* Provided text
+ + + + +
As mentioned before, what I found most interesting about this train were the people. The dining staff always seemed happy to see me, even though I was a coach passenger, and I could tell that many of them had been doing the same train for many years. Also, during breakfast on the last day, I encountered a couple who in fact came from ARB as I did and were also headed back there (going through NOL on their way). They had also rode the Southwest Chief on their way down, though not on the same day as me. I was pretty impressed, though, at the coincidence of us riding the same trains for 3000-some odd miles. There were also some train-related conversations - I recall a discussion of just when (and if) the Sunset Limited would ever start going to Orlando again. To conclude the trip, we traversed the massively long Huey P. Long Bridge, which was quite an interesting experience being that we were so high above everything.

Going into the trip, I had been worried that we would be late into NOL, thus making me scramble to make the game or even miss it. However, I decided to chance it because the trip would be worth a lot less to me if I just flew there (though it was roughly the same cost). As it turns out, we were early - meaning I checked into my hotel just in time and had time to relax before heading over to the game. The game itself was great - it did help that Michigan won, though


----------



## Rail Freak (Jan 5, 2012)

Nice Ending! I'm glad you had such a great time!!!

RF


----------



## thully (Jan 5, 2012)

I still have to post about my return trip home - though less exciting, there are still some interesting parts (even on the Wolverine, which I just got off 2 hours ago or so...)
+ + + + +
* Record set
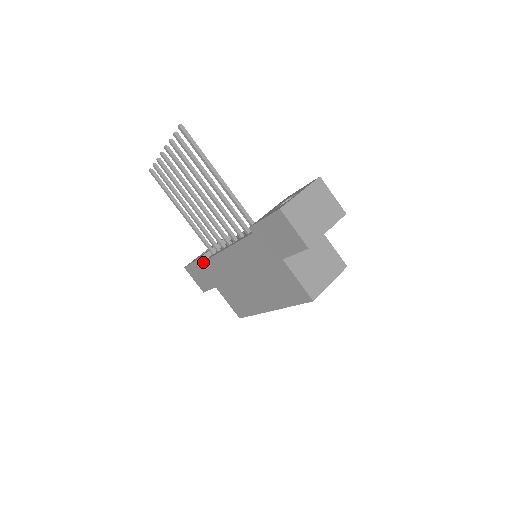
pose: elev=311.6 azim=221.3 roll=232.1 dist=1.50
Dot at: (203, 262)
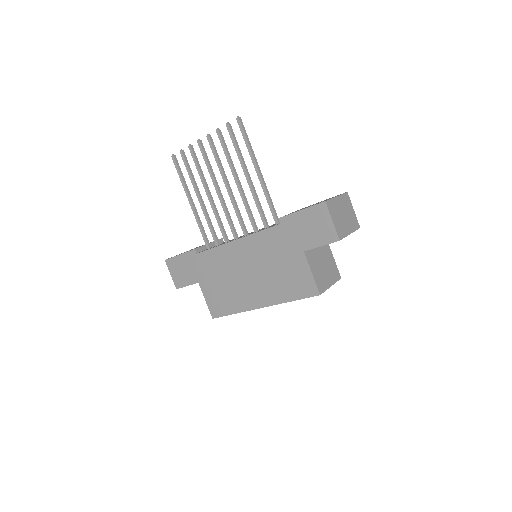
Dot at: (197, 254)
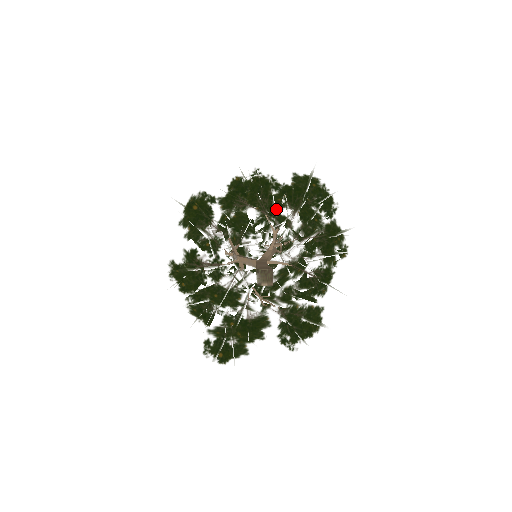
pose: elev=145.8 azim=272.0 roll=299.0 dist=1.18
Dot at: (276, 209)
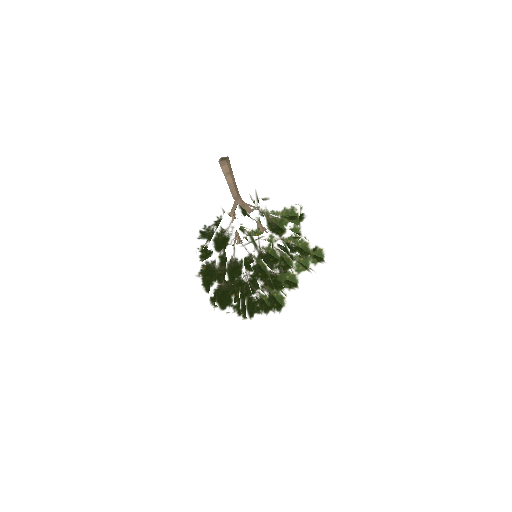
Dot at: occluded
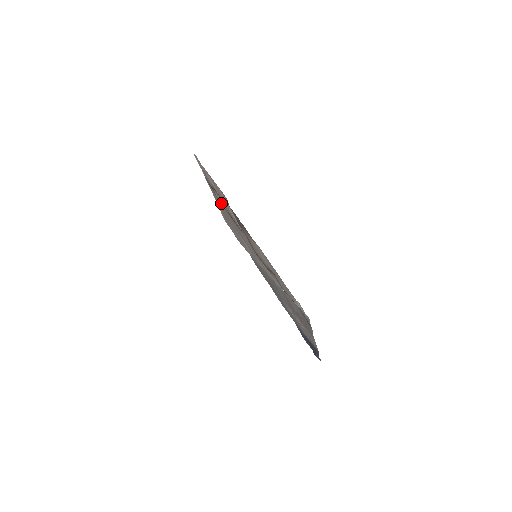
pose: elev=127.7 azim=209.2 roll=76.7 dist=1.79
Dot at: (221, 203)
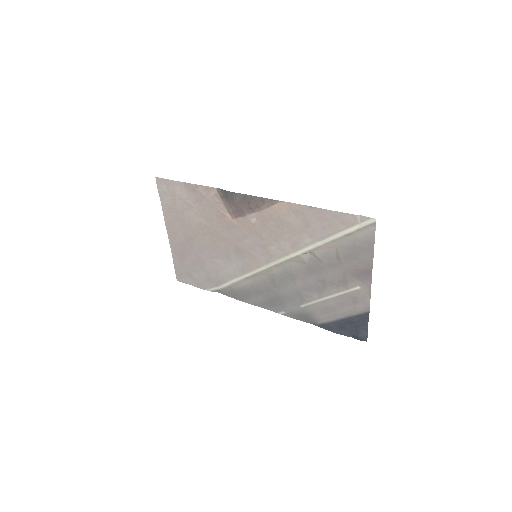
Dot at: (196, 223)
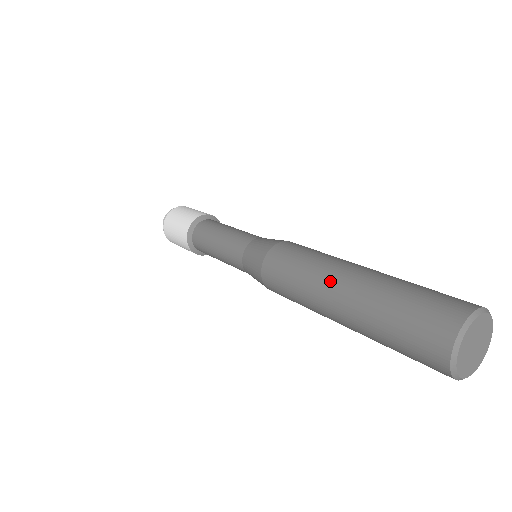
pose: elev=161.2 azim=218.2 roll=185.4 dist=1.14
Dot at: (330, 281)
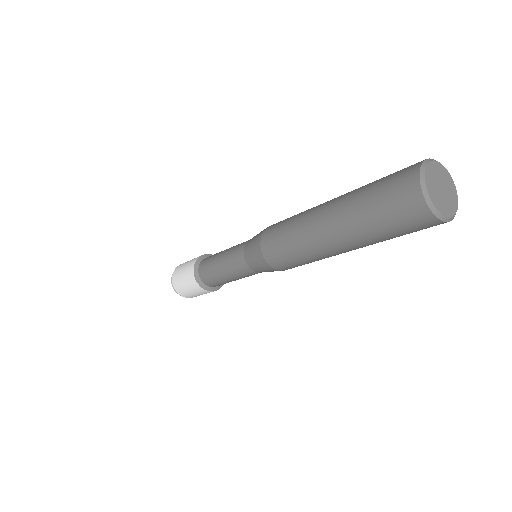
Dot at: (316, 212)
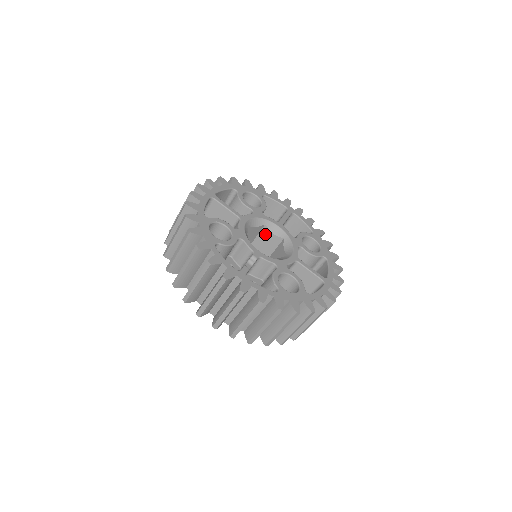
+ + + + +
* Given task
Write out the part of the train trip text that begins with "Nice Ending! I'm" and ends with "ago or so...)", putting "Pere Marquette" in place of "Wolverine".

* Task response
Nice Ending! I'm glad you had such a great time!!!

RF


----------



## thully (Jan 5, 2012)

I still have to post about my return trip home - though less exciting, there are still some interesting parts (even on the Pere Marquette, which I just got off 2 hours ago or so...)